Exercise requirements: Return every line of the data below with no changes.

— Start Provided material —

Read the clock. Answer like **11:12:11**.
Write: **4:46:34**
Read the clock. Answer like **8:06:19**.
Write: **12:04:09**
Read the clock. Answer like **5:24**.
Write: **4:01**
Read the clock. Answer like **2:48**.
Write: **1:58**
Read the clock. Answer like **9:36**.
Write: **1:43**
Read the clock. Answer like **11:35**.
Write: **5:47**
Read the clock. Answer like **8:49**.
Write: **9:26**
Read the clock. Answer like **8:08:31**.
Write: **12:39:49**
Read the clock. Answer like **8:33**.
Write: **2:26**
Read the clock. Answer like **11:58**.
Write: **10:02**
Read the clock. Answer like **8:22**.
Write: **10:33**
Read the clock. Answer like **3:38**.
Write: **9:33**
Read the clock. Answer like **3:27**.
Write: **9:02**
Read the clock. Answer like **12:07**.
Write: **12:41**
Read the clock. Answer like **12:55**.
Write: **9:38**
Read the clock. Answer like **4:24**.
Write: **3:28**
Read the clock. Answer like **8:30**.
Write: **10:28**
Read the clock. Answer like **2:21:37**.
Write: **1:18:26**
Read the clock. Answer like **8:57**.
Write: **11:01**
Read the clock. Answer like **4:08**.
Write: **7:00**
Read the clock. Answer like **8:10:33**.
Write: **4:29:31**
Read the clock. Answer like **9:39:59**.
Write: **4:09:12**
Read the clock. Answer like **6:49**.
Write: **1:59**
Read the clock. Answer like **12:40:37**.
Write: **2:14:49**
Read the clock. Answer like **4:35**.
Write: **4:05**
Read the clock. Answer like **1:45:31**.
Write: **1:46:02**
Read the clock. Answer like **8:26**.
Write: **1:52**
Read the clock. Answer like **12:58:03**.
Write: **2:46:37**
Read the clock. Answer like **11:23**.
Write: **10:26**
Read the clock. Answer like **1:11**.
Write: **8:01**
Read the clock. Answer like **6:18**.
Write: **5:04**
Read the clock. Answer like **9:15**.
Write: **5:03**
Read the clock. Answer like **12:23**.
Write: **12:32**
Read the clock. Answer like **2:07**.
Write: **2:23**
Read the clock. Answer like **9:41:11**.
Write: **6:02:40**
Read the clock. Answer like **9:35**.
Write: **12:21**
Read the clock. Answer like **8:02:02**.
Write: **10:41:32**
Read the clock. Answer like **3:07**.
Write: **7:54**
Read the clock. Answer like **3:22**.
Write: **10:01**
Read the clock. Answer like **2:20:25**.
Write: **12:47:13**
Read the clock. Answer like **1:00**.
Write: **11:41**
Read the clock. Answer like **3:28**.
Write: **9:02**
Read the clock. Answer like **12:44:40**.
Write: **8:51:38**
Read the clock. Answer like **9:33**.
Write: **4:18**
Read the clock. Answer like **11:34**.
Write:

— End Provided material —

Solution:
Read the clock. Answer like **11:12:11**.
Write: **4:46:34**
Read the clock. Answer like **8:06:19**.
Write: **12:04:09**
Read the clock. Answer like **5:24**.
Write: **4:01**
Read the clock. Answer like **2:48**.
Write: **1:58**
Read the clock. Answer like **9:36**.
Write: **1:43**
Read the clock. Answer like **11:35**.
Write: **5:47**
Read the clock. Answer like **8:49**.
Write: **9:26**
Read the clock. Answer like **8:08:31**.
Write: **12:39:49**
Read the clock. Answer like **8:33**.
Write: **2:26**
Read the clock. Answer like **11:58**.
Write: **10:02**
Read the clock. Answer like **8:22**.
Write: **10:33**
Read the clock. Answer like **3:38**.
Write: **9:33**
Read the clock. Answer like **3:27**.
Write: **9:02**
Read the clock. Answer like **12:07**.
Write: **12:41**
Read the clock. Answer like **12:55**.
Write: **9:38**
Read the clock. Answer like **4:24**.
Write: **3:28**
Read the clock. Answer like **8:30**.
Write: **10:28**
Read the clock. Answer like **2:21:37**.
Write: **1:18:26**
Read the clock. Answer like **8:57**.
Write: **11:01**
Read the clock. Answer like **4:08**.
Write: **7:00**
Read the clock. Answer like **8:10:33**.
Write: **4:29:31**
Read the clock. Answer like **9:39:59**.
Write: **4:09:12**
Read the clock. Answer like **6:49**.
Write: **1:59**
Read the clock. Answer like **12:40:37**.
Write: **2:14:49**
Read the clock. Answer like **4:35**.
Write: **4:05**
Read the clock. Answer like **1:45:31**.
Write: **1:46:02**
Read the clock. Answer like **8:26**.
Write: **1:52**
Read the clock. Answer like **12:58:03**.
Write: **2:46:37**
Read the clock. Answer like **11:23**.
Write: **10:26**
Read the clock. Answer like **1:11**.
Write: **8:01**
Read the clock. Answer like **6:18**.
Write: **5:04**
Read the clock. Answer like **9:15**.
Write: **5:03**
Read the clock. Answer like **12:23**.
Write: **12:32**
Read the clock. Answer like **2:07**.
Write: **2:23**
Read the clock. Answer like **9:41:11**.
Write: **6:02:40**
Read the clock. Answer like **9:35**.
Write: **12:21**
Read the clock. Answer like **8:02:02**.
Write: **10:41:32**
Read the clock. Answer like **3:07**.
Write: **7:54**
Read the clock. Answer like **3:22**.
Write: **10:01**
Read the clock. Answer like **2:20:25**.
Write: **12:47:13**
Read the clock. Answer like **1:00**.
Write: **11:41**
Read the clock. Answer like **3:28**.
Write: **9:02**
Read the clock. Answer like **12:44:40**.
Write: **8:51:38**
Read the clock. Answer like **9:33**.
Write: **4:18**
Read the clock. Answer like **11:34**.
Write:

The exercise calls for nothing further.